The text put before the 147 members on July 16 endorses the reprehensible treatment of development issues in the WTO. For example, the draft callously disregards the concerns of the developing countries in the field of agriculture. Agriculture being an area where developing countries might compete head-on with the industrialized nations - the draft asymmetrically panders to the interests of the politically influential corporate agriculture in rich countries like the U.S. at the expense of millions of poor farmers across the Third World.
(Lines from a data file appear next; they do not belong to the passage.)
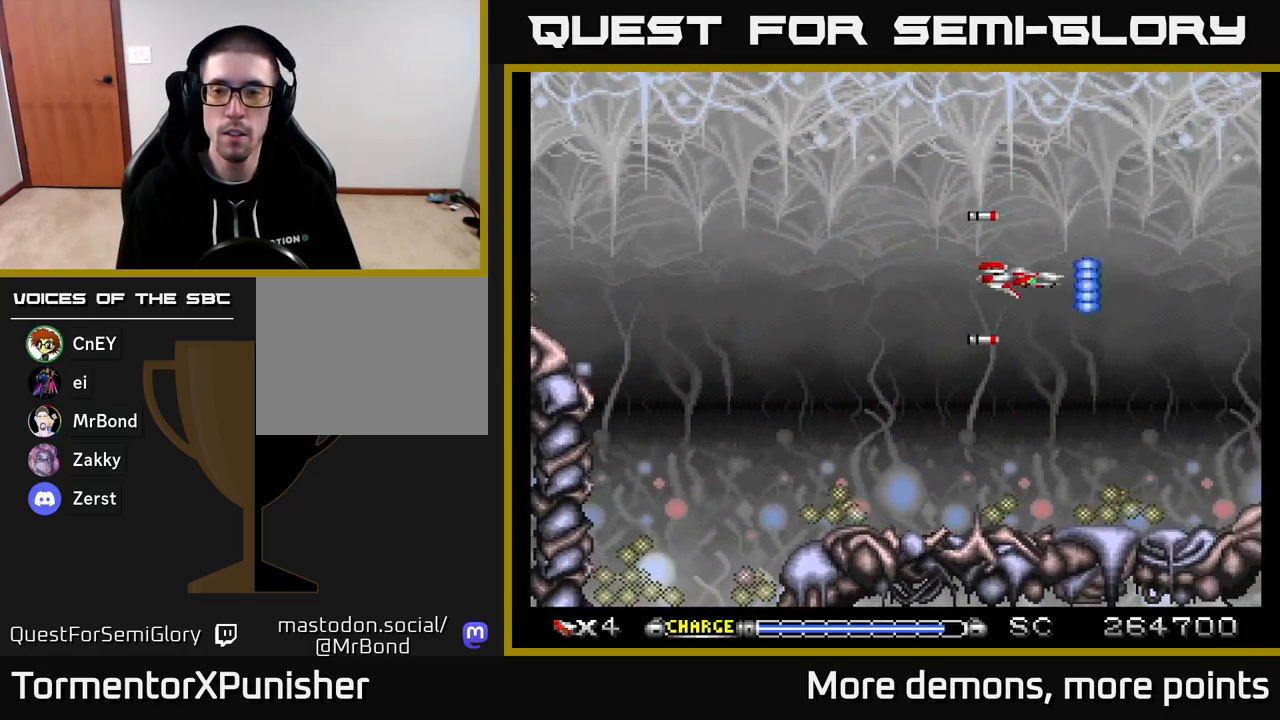
{"buttons": ["A"], "right_stick": "center", "events": [[83, "DPAD_DOWN", "down"], [133, "DPAD_DOWN", "up"]]}
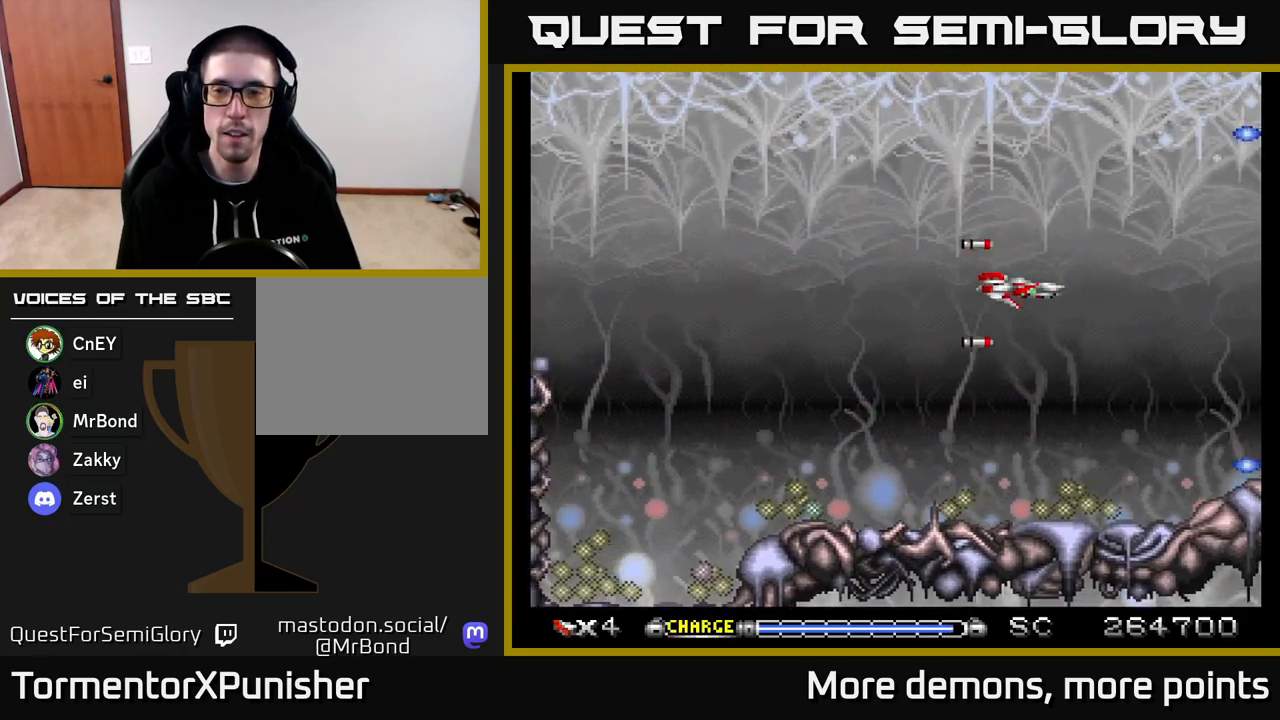
{"buttons": ["A"], "right_stick": "center", "events": [[17, "DPAD_UP", "down"], [100, "DPAD_UP", "up"]]}
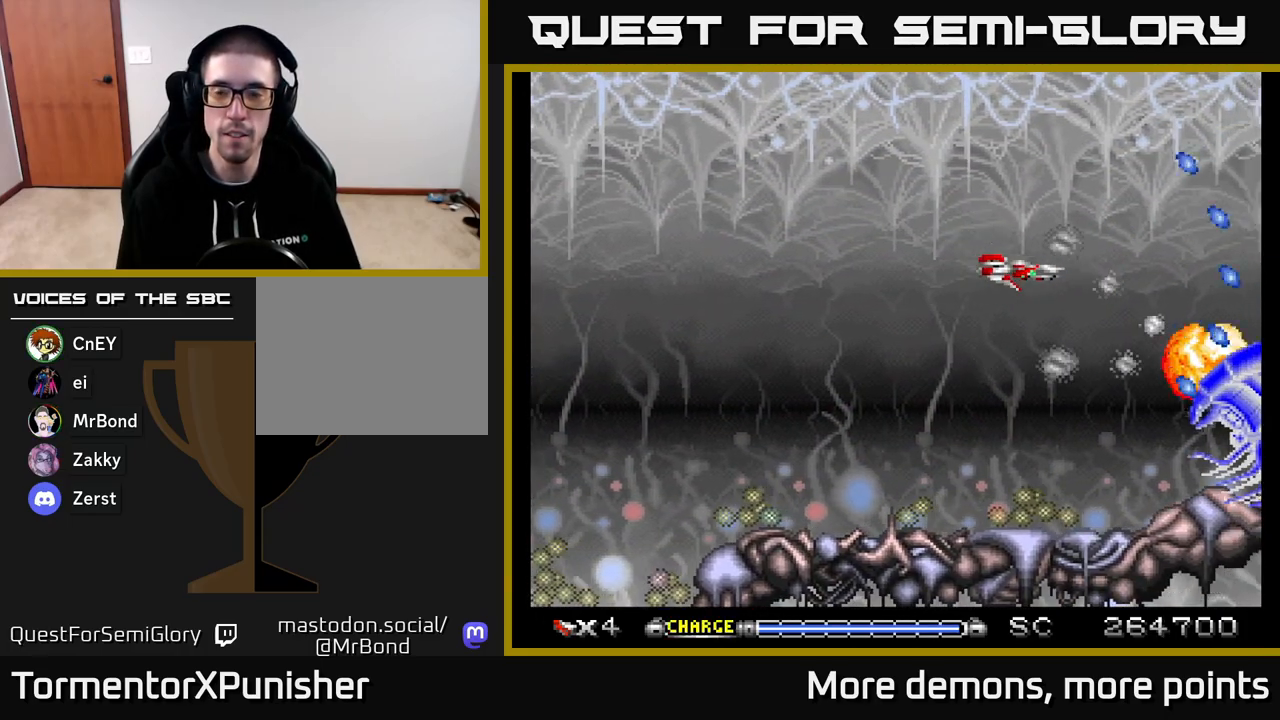
{"buttons": ["A", "DPAD_LEFT"], "right_stick": "center", "events": [[100, "DPAD_LEFT", "down"], [233, "DPAD_DOWN", "down"], [250, "DPAD_LEFT", "up"], [467, "DPAD_DOWN", "up"], [483, "DPAD_LEFT", "down"]]}
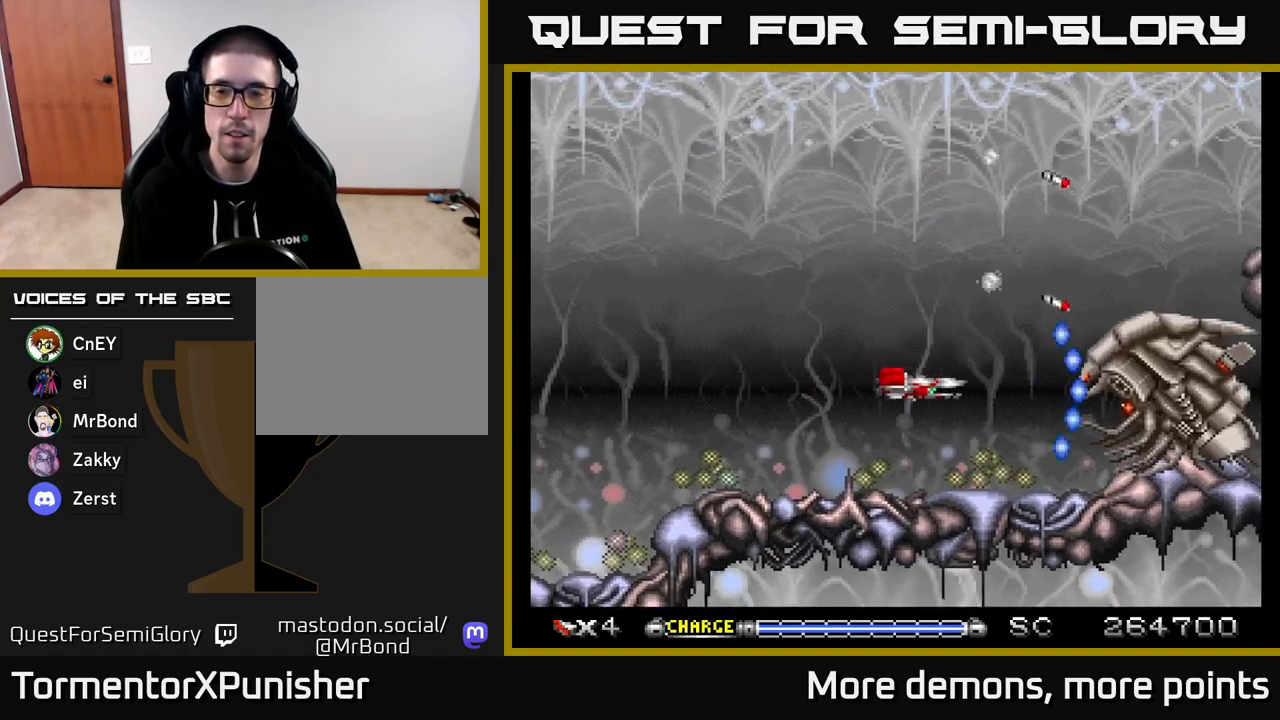
{"buttons": ["A", "DPAD_LEFT"], "right_stick": "center", "events": [[83, "X", "down"], [200, "DPAD_LEFT", "up"], [200, "X", "up"], [383, "DPAD_RIGHT", "down"], [467, "DPAD_RIGHT", "up"], [500, "DPAD_LEFT", "down"]]}
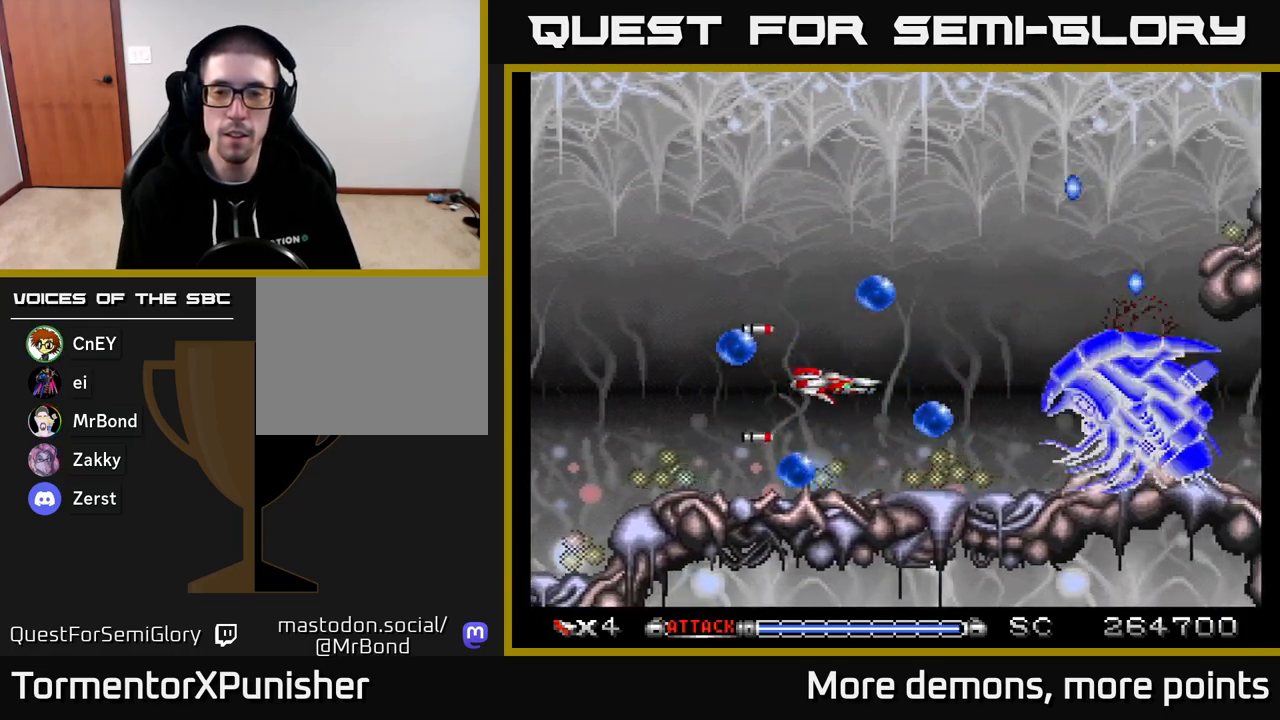
{"buttons": ["A"], "right_stick": "center", "events": [[83, "R2", "down"], [183, "DPAD_LEFT", "up"], [217, "R2", "up"], [283, "DPAD_RIGHT", "down"], [383, "DPAD_RIGHT", "up"], [383, "DPAD_UP", "down"], [450, "DPAD_UP", "up"]]}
It enables rich countries to protect their markets in 'sensitive' products from import competition from developing countries while encouraging export dumping at artificially low prices by proposing a framework for new blue box subsidies to accommodate its richest members.

In addition, the draft openly discriminates by adopting a non-committal approach to the Special and Differential treatment needs, sensitive products and special safe guard mechanisms and leaves them for a "post framework stage." At the same time, the draft overlooks the demand of African countries for the Cotton Initiative to be treated on a stand-alone and fast-track basis, and instead, adopts the U.S. demand to consider this issue under the broader agriculture negotiations.

Using its powerful influence on the World Bank, IMF, and international trade agreements, the U.S. has already pressured poor countries into removing subsidies that favor local producers, and lowering tariff charges on foreign imports. With its own subsidies intact, the U.S. dumps cheap subsidized food into developing nations, ravaging the livelihoods of small farmers. The numbers are alarming: For example, the U.S. exports corn at prices 20 percent below the cost of production, and wheat at 46 percent below cost. The result is that the U.S. farm subsidies cost poor countries about $50 billion a year in lost agricultural exports - that's the same as total of rich countries aid to poor countries.

The draft fails on several other accounts. It does not mention the Doha mandated review of TRIPS to prevent monopolies in agriculture and pharmaceuticals. TRIPS have denied farmers and citizens access to affordable seeds and medicine, and promoted piracy of biodiversity and indigenous knowledge. In other areas such as Non Agriculture Market Access (NAMA) issues, it reproduces the same text that was rejected by the developing countries in Cancun on grounds that it would deepen their crisis of deindustrialization and unemployment. In services, the text advocates for swiftly moving forward with market access negotiations instead of respecting the right of developing countries to regulate trade in services.

Supachai Panitchpakdi, WTO director-general is keen to have country members reach agreement on the broad principles for cutting subsidies and import tariffs by July 31, ahead of the U.S. presidential election and changes in the European Commission, that will put trade negotiations on hold for months. With the rejection of the draft by the Indonesian government which represents the G33, and growing discontent among other member countries, the General Council Chair Ambassador Oshima has announced that the formal meeting of the General Council would be suspended on July 27 before the agenda item on the July package is discussed, ensuring most of the negotiations will take place in an "informal mode." Whenever Third World governments have balked at U.S. and EU dictated WTO proposals, they have been shown into a darkened room where they are bludgeoned with threats to cut off preferential market access, suspend aid, or otherwise have their arms twisted.

However this tactic does not work as already proven in Cancun. The crisis of Cancun has been deepened by the double standards of the WTO. The truth is that the draft July package pulls a reverse Robin Hood: robbing the world's poor to enrich American and European corporations and will remain deadlocked as it continues to fail the development needs of the poor.

* Anuradha Mittal is the founder and director of the Oakland Institute, a non partisan research, analysis and advocacy group.